## Exercise instructions
What you return must match the records below exactly, down to each character.

## Given data

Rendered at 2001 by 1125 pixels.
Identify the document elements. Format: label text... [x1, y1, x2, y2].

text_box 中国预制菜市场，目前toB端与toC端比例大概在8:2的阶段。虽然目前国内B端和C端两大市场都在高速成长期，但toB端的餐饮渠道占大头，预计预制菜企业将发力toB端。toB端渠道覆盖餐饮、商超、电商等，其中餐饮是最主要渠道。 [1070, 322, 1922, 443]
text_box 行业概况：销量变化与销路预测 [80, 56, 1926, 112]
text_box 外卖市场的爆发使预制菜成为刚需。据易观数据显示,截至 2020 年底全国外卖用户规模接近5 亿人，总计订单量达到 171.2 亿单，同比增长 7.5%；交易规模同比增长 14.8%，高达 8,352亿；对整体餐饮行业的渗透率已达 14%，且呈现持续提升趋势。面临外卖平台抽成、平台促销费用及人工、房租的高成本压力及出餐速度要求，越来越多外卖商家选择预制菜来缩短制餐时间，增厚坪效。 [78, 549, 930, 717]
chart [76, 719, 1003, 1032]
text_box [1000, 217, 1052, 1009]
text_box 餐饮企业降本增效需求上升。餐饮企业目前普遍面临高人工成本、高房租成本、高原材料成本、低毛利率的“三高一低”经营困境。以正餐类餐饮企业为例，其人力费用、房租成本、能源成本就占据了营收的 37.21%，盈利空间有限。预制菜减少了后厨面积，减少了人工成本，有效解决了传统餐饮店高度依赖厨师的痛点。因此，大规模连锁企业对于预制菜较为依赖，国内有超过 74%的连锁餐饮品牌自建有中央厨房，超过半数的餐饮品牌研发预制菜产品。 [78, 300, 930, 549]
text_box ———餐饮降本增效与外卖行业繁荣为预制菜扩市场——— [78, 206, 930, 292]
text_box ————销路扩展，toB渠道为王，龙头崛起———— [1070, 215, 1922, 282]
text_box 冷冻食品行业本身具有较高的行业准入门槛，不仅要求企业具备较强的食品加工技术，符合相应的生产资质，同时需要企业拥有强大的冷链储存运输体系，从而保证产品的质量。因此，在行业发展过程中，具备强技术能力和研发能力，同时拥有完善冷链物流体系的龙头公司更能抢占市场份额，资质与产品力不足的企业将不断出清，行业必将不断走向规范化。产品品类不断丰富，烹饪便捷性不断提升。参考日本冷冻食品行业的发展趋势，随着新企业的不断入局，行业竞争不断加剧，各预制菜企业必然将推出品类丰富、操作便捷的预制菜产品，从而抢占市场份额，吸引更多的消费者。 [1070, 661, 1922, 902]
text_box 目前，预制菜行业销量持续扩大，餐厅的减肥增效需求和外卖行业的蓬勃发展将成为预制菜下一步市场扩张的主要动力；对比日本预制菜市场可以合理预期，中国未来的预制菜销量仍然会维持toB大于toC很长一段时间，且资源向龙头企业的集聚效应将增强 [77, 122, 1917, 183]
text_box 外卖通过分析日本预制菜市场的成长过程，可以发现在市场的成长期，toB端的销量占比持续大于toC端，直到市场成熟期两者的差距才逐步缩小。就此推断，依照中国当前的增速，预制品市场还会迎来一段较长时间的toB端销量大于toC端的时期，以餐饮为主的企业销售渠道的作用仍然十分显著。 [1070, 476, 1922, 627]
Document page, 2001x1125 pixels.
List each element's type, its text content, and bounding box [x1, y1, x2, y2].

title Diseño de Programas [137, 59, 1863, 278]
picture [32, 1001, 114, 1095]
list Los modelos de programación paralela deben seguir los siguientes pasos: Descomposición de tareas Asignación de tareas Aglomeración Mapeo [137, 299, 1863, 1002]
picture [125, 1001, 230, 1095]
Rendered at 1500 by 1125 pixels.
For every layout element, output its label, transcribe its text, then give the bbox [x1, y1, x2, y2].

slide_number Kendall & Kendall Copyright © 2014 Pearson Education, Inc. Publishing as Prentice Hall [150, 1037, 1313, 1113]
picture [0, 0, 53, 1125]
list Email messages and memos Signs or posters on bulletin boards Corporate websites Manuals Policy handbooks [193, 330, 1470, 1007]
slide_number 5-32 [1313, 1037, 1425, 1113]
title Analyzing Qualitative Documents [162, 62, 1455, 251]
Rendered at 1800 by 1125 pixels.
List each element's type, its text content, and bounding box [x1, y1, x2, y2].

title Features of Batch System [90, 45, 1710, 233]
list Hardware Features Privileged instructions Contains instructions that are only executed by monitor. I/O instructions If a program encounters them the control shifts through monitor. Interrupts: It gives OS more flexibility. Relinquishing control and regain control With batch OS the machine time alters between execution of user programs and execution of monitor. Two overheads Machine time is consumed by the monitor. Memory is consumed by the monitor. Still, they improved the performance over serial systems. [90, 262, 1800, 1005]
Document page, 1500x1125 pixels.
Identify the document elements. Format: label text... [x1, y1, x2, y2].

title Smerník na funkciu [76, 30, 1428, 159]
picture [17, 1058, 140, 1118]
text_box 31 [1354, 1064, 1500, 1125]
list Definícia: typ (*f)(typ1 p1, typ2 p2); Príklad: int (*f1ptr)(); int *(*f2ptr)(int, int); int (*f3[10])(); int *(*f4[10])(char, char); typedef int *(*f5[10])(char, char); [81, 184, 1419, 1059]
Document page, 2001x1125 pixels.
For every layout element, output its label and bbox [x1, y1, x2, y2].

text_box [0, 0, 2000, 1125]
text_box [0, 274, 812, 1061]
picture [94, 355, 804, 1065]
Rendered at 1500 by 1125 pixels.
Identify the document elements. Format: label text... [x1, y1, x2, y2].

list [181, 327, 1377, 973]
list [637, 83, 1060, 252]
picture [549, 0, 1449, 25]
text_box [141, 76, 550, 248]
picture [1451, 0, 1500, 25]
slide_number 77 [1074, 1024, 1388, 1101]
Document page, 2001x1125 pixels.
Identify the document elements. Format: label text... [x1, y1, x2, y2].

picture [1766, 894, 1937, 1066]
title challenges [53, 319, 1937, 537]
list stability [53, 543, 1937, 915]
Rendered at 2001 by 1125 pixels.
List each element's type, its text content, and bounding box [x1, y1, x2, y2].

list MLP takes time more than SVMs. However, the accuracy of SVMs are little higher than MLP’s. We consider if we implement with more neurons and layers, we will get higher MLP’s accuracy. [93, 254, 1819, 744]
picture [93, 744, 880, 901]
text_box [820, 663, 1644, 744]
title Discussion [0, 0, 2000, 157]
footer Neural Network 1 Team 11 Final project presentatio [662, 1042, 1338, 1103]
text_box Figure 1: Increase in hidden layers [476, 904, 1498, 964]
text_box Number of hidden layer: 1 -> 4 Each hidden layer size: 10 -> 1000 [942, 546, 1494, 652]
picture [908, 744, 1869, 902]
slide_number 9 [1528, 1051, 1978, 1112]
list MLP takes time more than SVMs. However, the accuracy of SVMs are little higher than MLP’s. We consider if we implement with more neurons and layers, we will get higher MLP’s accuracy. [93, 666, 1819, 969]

## Response box
Rendered at 2001 by 1125 pixels.
Identify the document elements. Format: label text... [x1, y1, x2, y2].

text_box 中国预制菜市场，目前toB端与toC端比例大概在8:2的阶段。虽然目前国内B端和C端两大市场都在高速成长期，但toB端的餐饮渠道占大头，预计预制菜企业将发力toB端。toB端渠道覆盖餐饮、商超、电商等，其中餐饮是最主要渠道。 [1070, 322, 1922, 443]
text_box 行业概况：销量变化与销路预测 [80, 56, 1926, 112]
text_box 外卖市场的爆发使预制菜成为刚需。据易观数据显示,截至 2020 年底全国外卖用户规模接近5 亿人，总计订单量达到 171.2 亿单，同比增长 7.5%；交易规模同比增长 14.8%，高达 8,352亿；对整体餐饮行业的渗透率已达 14%，且呈现持续提升趋势。面临外卖平台抽成、平台促销费用及人工、房租的高成本压力及出餐速度要求，越来越多外卖商家选择预制菜来缩短制餐时间，增厚坪效。 [78, 549, 930, 717]
chart [76, 719, 1003, 1032]
text_box [1000, 217, 1052, 1009]
text_box 餐饮企业降本增效需求上升。餐饮企业目前普遍面临高人工成本、高房租成本、高原材料成本、低毛利率的“三高一低”经营困境。以正餐类餐饮企业为例，其人力费用、房租成本、能源成本就占据了营收的 37.21%，盈利空间有限。预制菜减少了后厨面积，减少了人工成本，有效解决了传统餐饮店高度依赖厨师的痛点。因此，大规模连锁企业对于预制菜较为依赖，国内有超过 74%的连锁餐饮品牌自建有中央厨房，超过半数的餐饮品牌研发预制菜产品。 [78, 300, 930, 549]
text_box ———餐饮降本增效与外卖行业繁荣为预制菜扩市场——— [78, 206, 930, 292]
text_box ————销路扩展，toB渠道为王，龙头崛起———— [1070, 215, 1922, 282]
text_box 冷冻食品行业本身具有较高的行业准入门槛，不仅要求企业具备较强的食品加工技术，符合相应的生产资质，同时需要企业拥有强大的冷链储存运输体系，从而保证产品的质量。因此，在行业发展过程中，具备强技术能力和研发能力，同时拥有完善冷链物流体系的龙头公司更能抢占市场份额，资质与产品力不足的企业将不断出清，行业必将不断走向规范化。产品品类不断丰富，烹饪便捷性不断提升。参考日本冷冻食品行业的发展趋势，随着新企业的不断入局，行业竞争不断加剧，各预制菜企业必然将推出品类丰富、操作便捷的预制菜产品，从而抢占市场份额，吸引更多的消费者。 [1070, 661, 1922, 902]
text_box 目前，预制菜行业销量持续扩大，餐厅的减肥增效需求和外卖行业的蓬勃发展将成为预制菜下一步市场扩张的主要动力；对比日本预制菜市场可以合理预期，中国未来的预制菜销量仍然会维持toB大于toC很长一段时间，且资源向龙头企业的集聚效应将增强 [77, 122, 1917, 183]
text_box 外卖通过分析日本预制菜市场的成长过程，可以发现在市场的成长期，toB端的销量占比持续大于toC端，直到市场成熟期两者的差距才逐步缩小。就此推断，依照中国当前的增速，预制品市场还会迎来一段较长时间的toB端销量大于toC端的时期，以餐饮为主的企业销售渠道的作用仍然十分显著。 [1070, 476, 1922, 627]
Document page, 2001x1125 pixels.
List each element's type, its text content, and bounding box [x1, y1, x2, y2].

title Diseño de Programas [137, 59, 1863, 278]
picture [32, 1001, 114, 1095]
list Los modelos de programación paralela deben seguir los siguientes pasos: Descomposición de tareas Asignación de tareas Aglomeración Mapeo [137, 299, 1863, 1002]
picture [125, 1001, 230, 1095]
Rendered at 1500 by 1125 pixels.
For every layout element, output its label, transcribe its text, then give the bbox [x1, y1, x2, y2].

slide_number Kendall & Kendall Copyright © 2014 Pearson Education, Inc. Publishing as Prentice Hall [150, 1037, 1313, 1113]
picture [0, 0, 53, 1125]
list Email messages and memos Signs or posters on bulletin boards Corporate websites Manuals Policy handbooks [193, 330, 1470, 1007]
slide_number 5-32 [1313, 1037, 1425, 1113]
title Analyzing Qualitative Documents [162, 62, 1455, 251]
Rendered at 1800 by 1125 pixels.
List each element's type, its text content, and bounding box [x1, y1, x2, y2].

title Features of Batch System [90, 45, 1710, 233]
list Hardware Features Privileged instructions Contains instructions that are only executed by monitor. I/O instructions If a program encounters them the control shifts through monitor. Interrupts: It gives OS more flexibility. Relinquishing control and regain control With batch OS the machine time alters between execution of user programs and execution of monitor. Two overheads Machine time is consumed by the monitor. Memory is consumed by the monitor. Still, they improved the performance over serial systems. [90, 262, 1800, 1005]
Document page, 1500x1125 pixels.
Identify the document elements. Format: label text... [x1, y1, x2, y2].

title Smerník na funkciu [76, 30, 1428, 159]
picture [17, 1058, 140, 1118]
text_box 31 [1354, 1064, 1500, 1125]
list Definícia: typ (*f)(typ1 p1, typ2 p2); Príklad: int (*f1ptr)(); int *(*f2ptr)(int, int); int (*f3[10])(); int *(*f4[10])(char, char); typedef int *(*f5[10])(char, char); [81, 184, 1419, 1059]
Document page, 2001x1125 pixels.
For every layout element, output its label and bbox [x1, y1, x2, y2].

text_box [0, 0, 2000, 1125]
text_box [0, 274, 812, 1061]
picture [94, 355, 804, 1065]
Rendered at 1500 by 1125 pixels.
Identify the document elements. Format: label text... [x1, y1, x2, y2].

list [181, 327, 1377, 973]
list [637, 83, 1060, 252]
picture [549, 0, 1449, 25]
text_box [141, 76, 550, 248]
picture [1451, 0, 1500, 25]
slide_number 77 [1074, 1024, 1388, 1101]
Document page, 2001x1125 pixels.
Identify the document elements. Format: label text... [x1, y1, x2, y2].

picture [1766, 894, 1937, 1066]
title challenges [53, 319, 1937, 537]
list stability [53, 543, 1937, 915]
Rendered at 2001 by 1125 pixels.
List each element's type, its text content, and bounding box [x1, y1, x2, y2].

list MLP takes time more than SVMs. However, the accuracy of SVMs are little higher than MLP’s. We consider if we implement with more neurons and layers, we will get higher MLP’s accuracy. [93, 254, 1819, 744]
picture [93, 744, 880, 901]
text_box [820, 663, 1644, 744]
title Discussion [0, 0, 2000, 157]
footer Neural Network 1 Team 11 Final project presentatio [662, 1042, 1338, 1103]
text_box Figure 1: Increase in hidden layers [476, 904, 1498, 964]
text_box Number of hidden layer: 1 -> 4 Each hidden layer size: 10 -> 1000 [942, 546, 1494, 652]
picture [908, 744, 1869, 902]
slide_number 9 [1528, 1051, 1978, 1112]
list MLP takes time more than SVMs. However, the accuracy of SVMs are little higher than MLP’s. We consider if we implement with more neurons and layers, we will get higher MLP’s accuracy. [93, 666, 1819, 969]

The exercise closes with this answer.